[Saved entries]
-*-*-

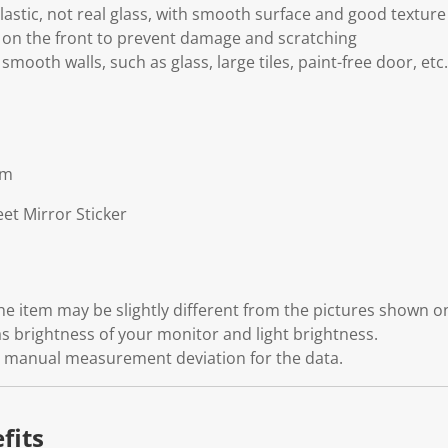
astic, not real glass, with smooth surface and good texture
m on the front to prevent damage and scratching
 smooth walls, such as glass, large tiles, paint-free door, etc.
cm
et Mirror Sticker
 the item may be slightly different from the pictures shown 
s brightness of your monitor and light brightness.
ht manual measurement deviation for the data.
fits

-*-*-

◆ **What to do**:
Your answer is to contain exactly the lines from the one holding "et Mirror Sticker" to the end of the entries, with no other line.

◆ **Task output**:
et Mirror Sticker
 the item may be slightly different from the pictures shown 
s brightness of your monitor and light brightness.
ht manual measurement deviation for the data.
fits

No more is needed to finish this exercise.